The array can be in any order

Say, array size =7

Sample input :
{1, 2, 3, 4, 5, 6, 7}

X = 12

Sample Output :
5

by reducing operations, I mean to reduce time complexity. As I wrote this code :

public static int tripletSum(int[] arr, int num) {
         int count = 0;
        
        for(int i = 0; i<arr.length; i++){
            
             for(int j = i+1; j<arr.length; j++){
                
                 for (int k = j+1; k<arr.length; k++){
                    
                    if ((arr[i] + arr[j] + arr[k])==num){
                        count++;
                    }
                }
            }
        }
        
         return count;
    }
 }

I get O(n^3) time complexity using this code and Time limit Exceeded error with this. Any way to reduce it to O(n^2) ?

>Solution :

Sorting is O(n log n), so if we’re looking to reduce the complexity to O(n²), then sort the input so we can take advantage of the order.

Then, for all the elements except for the last 2^*, assume that that first element is part of the sum. Compute the target (12 here) minus the first element, call it sum. Maintain two indices, j and k, initialized to the next element and the last element. If the sum of the elements at j and k equals sum, count it. If we have too much, decrement k, else increment j.

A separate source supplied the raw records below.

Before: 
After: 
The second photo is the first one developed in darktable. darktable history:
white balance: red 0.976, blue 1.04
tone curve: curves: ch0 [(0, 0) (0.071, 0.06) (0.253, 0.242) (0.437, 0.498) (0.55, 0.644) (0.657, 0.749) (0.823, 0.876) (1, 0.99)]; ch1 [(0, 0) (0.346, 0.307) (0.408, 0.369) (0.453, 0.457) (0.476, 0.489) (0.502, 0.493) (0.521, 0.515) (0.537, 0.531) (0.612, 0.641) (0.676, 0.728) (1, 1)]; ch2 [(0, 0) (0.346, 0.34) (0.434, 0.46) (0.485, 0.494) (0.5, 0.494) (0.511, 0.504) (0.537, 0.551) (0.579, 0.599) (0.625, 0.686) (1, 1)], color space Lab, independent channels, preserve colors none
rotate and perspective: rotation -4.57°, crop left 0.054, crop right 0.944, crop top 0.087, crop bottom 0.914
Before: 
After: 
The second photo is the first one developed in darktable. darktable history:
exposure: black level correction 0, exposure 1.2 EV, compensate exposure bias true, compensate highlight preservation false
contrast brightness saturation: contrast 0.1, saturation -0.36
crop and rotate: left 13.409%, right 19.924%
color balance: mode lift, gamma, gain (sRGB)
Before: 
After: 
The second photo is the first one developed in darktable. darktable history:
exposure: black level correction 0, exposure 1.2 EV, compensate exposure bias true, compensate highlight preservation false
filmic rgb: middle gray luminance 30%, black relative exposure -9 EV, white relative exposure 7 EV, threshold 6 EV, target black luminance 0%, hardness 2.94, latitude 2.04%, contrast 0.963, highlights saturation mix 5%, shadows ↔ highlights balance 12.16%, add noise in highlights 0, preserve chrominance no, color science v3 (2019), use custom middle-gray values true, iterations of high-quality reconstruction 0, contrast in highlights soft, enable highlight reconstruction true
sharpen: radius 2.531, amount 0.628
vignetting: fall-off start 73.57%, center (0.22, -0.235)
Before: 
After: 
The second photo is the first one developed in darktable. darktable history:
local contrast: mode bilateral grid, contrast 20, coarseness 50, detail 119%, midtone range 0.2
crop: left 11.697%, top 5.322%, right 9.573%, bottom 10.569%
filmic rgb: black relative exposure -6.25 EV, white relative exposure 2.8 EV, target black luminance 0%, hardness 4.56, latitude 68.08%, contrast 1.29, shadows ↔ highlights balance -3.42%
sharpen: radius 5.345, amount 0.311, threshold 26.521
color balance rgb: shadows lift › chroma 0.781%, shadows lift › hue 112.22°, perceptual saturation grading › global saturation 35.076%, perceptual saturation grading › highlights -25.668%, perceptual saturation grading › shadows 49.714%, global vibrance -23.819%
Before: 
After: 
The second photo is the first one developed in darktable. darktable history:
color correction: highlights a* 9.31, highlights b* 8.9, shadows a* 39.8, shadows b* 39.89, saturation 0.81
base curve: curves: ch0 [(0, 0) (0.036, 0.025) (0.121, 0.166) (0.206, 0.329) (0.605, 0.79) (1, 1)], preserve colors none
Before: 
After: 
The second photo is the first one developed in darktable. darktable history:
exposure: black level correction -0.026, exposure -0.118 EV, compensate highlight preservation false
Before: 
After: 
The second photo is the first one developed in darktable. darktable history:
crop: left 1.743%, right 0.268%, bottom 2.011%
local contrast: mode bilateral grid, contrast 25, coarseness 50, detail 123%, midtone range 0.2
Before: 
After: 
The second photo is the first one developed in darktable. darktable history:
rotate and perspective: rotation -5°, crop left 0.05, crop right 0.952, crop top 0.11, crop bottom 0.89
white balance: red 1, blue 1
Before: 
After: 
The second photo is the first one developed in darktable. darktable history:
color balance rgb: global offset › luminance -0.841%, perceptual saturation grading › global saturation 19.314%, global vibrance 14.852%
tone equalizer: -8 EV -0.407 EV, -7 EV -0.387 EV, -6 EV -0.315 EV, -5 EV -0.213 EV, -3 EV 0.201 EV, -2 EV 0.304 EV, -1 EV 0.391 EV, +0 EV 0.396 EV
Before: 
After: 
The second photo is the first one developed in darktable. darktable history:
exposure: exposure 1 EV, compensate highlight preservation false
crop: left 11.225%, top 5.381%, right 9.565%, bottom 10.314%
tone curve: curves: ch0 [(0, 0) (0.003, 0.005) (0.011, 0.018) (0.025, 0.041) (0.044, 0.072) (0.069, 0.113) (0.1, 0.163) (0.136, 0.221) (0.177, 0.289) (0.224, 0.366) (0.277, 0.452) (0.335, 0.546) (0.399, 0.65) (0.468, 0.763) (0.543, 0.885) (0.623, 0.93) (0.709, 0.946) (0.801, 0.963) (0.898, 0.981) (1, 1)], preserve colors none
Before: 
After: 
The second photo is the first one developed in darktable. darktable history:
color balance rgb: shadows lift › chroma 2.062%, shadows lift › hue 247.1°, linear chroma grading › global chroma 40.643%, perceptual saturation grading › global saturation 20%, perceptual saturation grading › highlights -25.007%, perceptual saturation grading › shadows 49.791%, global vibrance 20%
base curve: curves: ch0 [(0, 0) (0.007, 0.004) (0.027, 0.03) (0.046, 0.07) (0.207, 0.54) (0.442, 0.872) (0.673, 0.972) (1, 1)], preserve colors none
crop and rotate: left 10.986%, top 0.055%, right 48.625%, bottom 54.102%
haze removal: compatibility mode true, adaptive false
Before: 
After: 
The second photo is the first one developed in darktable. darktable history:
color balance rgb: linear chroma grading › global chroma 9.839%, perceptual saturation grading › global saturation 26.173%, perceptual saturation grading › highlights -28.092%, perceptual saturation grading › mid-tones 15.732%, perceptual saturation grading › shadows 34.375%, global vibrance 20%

When j and k meet, you can move on to the next element and restart j and k.

[1, 2, 3, 4, 5, 6, 7]
 i  j ->        <- k

Here’s the coded algorithm:

public static int numTripletsSum(int[] input, int target) {
    if (input == null || input.length < 3)
        return 0;
    Arrays.sort(input);
    int count = 0;
    for (int i = 0; i < input.length - 2; i++) {
        int sum = target - input[i];
        int j = i + 1, k = input.length - 1;
        while (j < k) {
            int diff = input[j] + input[k] - sum;
            if (diff == 0) {
                count++;
                //System.out.println("(" + input[i] + ", " + input[j] + ", " + input[k] + ")");
            }
            if (diff > 0) {
                k--;
            } else {
                j++;
            }
        }
    }
    return count;
}

This is two nested loops, O(n²), after an O(n log n) sort, so the algorithm is O(n²). For your input above, I get 5.

* _{Except for the last 2? You can’t get a triplet from the second to last element on.}